You can also pair them, wean them onto different aquarium foods, and condition them to the new tank.

After 2-3 weeks, slowly and gradually add one or a pair of angelfish to the main aquarium. If you have a school of angelfish, always add them gradually.

Quarantine is a time of healing and conditioning for the angelfish. Hence, always keep stress to a minimum.

Tank Mates for Angelfish

Since angelfish are cichlids, they can be slightly territorial and aggressive. However, mollies are dwarf gouramis and are ideal tank mates for angels. They are peaceful, hardy, and almost the same size as angelfish.

Small freshwater catfish and Pictus are also good choices as these species like to keep themselves. While most barbs, especially tiger barbs should be avoided, cherry barbs are safe to add. When kept in schools, they aren’t as prone to nip.

Dwarf cichlids, belonging to the same family, are excellent tank mates. They’re slightly timid and very peaceful schooling fish. Many aquarists have noted that dwarf cichlids tend to spend their time hiding with adult angels in the tank. However, it’s important to monitor all the fish species to ensure their safety.

Angelfish are generally peaceful. The only time they do get aggressive is during feeding or breeding. They tend to nip at other fish species when threatened. Therefore, only add to a tank with peaceful, similar-sized species.

Breeding Freshwater Angelfish

Apart from adding young specimens to your aquarium, angelfish are also very easy to breed. When introduced to a school, these species pair of naturally. After that, they will set aside a territory and mate on their own.

Once you notice the pairs, you can then prepare for breeding. The ideal breeding environment needs at least a 20-gallon tank with very low flow. The tank should have a slanted, vertical surface made of tiles and PVC pipes. You should also add Anacharis as it makes for good spawning ground.

Keep the temperature warm, around 82 Degrees F. When it’s time to lay the eggs, the female will spend a lot of time near the spawning ground. She will lay 200-400 eggs that will be fertilized. After that, the parents rear the fry for a month, after which the fry can be set aside in a different rearing tank.
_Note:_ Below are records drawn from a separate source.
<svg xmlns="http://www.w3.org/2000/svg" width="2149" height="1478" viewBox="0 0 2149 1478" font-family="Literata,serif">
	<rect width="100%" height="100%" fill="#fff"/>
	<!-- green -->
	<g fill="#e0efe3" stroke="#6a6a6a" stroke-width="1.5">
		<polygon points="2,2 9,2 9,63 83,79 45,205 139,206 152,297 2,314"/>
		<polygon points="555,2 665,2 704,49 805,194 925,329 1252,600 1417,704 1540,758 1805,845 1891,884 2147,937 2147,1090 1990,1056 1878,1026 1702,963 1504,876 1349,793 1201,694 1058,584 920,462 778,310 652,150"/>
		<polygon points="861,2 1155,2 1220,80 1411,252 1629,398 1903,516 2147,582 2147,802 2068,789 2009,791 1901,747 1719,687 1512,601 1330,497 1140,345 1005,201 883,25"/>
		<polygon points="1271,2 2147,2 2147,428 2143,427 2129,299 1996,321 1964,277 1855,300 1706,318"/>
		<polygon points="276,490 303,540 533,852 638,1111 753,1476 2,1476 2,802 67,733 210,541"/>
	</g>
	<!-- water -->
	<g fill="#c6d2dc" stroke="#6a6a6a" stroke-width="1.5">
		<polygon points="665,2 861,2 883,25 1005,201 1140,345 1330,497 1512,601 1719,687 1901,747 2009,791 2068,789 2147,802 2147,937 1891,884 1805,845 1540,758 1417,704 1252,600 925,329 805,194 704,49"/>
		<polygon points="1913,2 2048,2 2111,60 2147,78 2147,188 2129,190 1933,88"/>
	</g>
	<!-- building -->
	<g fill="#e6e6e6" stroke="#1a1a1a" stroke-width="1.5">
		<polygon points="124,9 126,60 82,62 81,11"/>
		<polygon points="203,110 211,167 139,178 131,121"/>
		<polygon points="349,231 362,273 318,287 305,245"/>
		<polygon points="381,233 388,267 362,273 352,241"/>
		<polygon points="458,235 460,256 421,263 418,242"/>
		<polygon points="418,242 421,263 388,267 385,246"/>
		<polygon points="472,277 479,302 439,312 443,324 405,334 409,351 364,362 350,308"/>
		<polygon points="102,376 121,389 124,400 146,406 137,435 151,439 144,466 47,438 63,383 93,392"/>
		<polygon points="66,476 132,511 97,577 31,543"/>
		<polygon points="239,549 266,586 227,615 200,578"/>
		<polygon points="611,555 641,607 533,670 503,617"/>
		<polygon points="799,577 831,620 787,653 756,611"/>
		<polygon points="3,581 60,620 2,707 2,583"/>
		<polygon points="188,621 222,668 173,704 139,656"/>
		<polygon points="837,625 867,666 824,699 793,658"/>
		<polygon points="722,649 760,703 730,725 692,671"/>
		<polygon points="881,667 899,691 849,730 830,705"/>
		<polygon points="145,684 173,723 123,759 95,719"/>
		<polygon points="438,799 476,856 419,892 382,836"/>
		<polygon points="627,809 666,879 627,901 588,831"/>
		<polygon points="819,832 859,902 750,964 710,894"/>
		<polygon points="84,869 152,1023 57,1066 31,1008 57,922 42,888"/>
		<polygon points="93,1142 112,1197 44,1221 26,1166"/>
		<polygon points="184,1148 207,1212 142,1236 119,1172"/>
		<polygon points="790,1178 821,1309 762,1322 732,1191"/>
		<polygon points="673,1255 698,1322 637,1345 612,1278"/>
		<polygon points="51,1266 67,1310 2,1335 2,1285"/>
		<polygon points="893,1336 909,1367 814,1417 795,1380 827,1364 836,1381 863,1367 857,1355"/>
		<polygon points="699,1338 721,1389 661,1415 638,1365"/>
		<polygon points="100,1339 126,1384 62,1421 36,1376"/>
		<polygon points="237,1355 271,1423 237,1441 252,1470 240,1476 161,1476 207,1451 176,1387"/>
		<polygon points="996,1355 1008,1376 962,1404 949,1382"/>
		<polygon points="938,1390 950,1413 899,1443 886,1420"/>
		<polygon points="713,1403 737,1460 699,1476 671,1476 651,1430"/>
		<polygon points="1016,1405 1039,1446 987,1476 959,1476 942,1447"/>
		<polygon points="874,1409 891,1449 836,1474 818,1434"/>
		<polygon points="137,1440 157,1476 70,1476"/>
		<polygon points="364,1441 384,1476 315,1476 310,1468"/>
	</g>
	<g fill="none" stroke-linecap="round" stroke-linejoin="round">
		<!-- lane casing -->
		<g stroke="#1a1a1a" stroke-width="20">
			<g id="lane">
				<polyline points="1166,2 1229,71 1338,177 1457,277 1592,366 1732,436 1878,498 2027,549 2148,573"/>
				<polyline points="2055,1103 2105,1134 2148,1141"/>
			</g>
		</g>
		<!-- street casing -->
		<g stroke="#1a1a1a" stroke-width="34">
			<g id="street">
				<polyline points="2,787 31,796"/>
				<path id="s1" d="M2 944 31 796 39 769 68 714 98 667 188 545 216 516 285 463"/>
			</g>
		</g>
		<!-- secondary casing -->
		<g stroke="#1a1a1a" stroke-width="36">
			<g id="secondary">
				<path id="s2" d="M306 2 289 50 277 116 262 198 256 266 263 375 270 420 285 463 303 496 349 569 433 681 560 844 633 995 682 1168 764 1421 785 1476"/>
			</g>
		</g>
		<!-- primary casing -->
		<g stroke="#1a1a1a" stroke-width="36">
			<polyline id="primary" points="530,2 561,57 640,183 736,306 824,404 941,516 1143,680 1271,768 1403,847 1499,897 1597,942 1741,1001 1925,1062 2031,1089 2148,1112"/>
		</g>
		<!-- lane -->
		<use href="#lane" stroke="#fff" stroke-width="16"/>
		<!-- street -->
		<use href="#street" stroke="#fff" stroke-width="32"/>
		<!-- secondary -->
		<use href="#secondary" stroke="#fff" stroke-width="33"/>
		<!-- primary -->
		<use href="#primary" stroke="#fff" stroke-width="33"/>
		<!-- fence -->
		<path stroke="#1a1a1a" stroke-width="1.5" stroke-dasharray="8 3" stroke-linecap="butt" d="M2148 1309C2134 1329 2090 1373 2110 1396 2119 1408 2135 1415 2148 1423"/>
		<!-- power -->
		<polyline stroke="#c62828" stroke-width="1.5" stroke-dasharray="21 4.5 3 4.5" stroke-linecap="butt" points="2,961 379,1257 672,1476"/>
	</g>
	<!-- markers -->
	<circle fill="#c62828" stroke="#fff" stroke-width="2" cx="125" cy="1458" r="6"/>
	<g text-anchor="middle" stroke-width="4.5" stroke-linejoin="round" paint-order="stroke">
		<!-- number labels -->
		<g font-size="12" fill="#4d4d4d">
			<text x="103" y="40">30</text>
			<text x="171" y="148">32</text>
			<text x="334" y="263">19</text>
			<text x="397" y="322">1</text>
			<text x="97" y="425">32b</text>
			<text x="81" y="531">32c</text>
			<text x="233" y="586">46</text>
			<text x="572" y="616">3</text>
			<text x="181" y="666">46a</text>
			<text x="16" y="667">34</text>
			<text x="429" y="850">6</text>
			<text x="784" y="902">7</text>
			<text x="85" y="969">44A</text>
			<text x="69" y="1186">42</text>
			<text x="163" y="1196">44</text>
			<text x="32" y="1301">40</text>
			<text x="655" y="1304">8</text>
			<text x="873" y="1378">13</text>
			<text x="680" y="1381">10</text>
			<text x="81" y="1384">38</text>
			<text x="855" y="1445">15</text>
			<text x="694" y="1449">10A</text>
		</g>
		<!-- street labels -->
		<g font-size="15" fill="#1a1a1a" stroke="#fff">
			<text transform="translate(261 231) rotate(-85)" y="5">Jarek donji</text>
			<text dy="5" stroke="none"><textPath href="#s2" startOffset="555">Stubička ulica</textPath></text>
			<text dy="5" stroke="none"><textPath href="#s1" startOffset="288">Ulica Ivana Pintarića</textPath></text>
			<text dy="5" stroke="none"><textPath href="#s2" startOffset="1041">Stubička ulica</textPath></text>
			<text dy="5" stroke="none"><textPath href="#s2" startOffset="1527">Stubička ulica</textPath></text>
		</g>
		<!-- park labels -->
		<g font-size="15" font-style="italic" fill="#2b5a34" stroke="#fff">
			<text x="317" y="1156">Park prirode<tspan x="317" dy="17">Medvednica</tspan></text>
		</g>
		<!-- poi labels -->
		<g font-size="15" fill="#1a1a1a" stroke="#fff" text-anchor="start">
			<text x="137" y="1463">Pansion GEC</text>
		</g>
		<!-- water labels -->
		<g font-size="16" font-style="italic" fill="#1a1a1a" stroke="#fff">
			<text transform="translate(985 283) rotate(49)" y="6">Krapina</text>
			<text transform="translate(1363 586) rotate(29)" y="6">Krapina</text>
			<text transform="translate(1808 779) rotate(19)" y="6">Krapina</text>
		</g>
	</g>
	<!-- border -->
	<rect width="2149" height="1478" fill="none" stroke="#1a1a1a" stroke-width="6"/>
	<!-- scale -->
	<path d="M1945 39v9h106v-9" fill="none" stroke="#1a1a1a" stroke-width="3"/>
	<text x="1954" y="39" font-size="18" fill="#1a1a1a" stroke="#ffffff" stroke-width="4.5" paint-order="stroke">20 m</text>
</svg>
Feed the fry brine shrimp larvae meshed with hardboiled eggs mixed in water. After 5-7 weeks, you can feed the fry fried foods and flakes. Once it has been 6-8 weeks in the rearing tank, you can transfer the angelfish to an adult tank. However, add them gradually to ensure minimal stress.

Add angelfish only when the tank is well-filtered and has the right pH level and temperature. If you add them to a tank with high ammonia or nitrate levels, they can get extremely stressed.

Angelfish need plenty of time to adjust to a new aquarium. Use the instructions above to decide the best time to add your angelfish to the tank!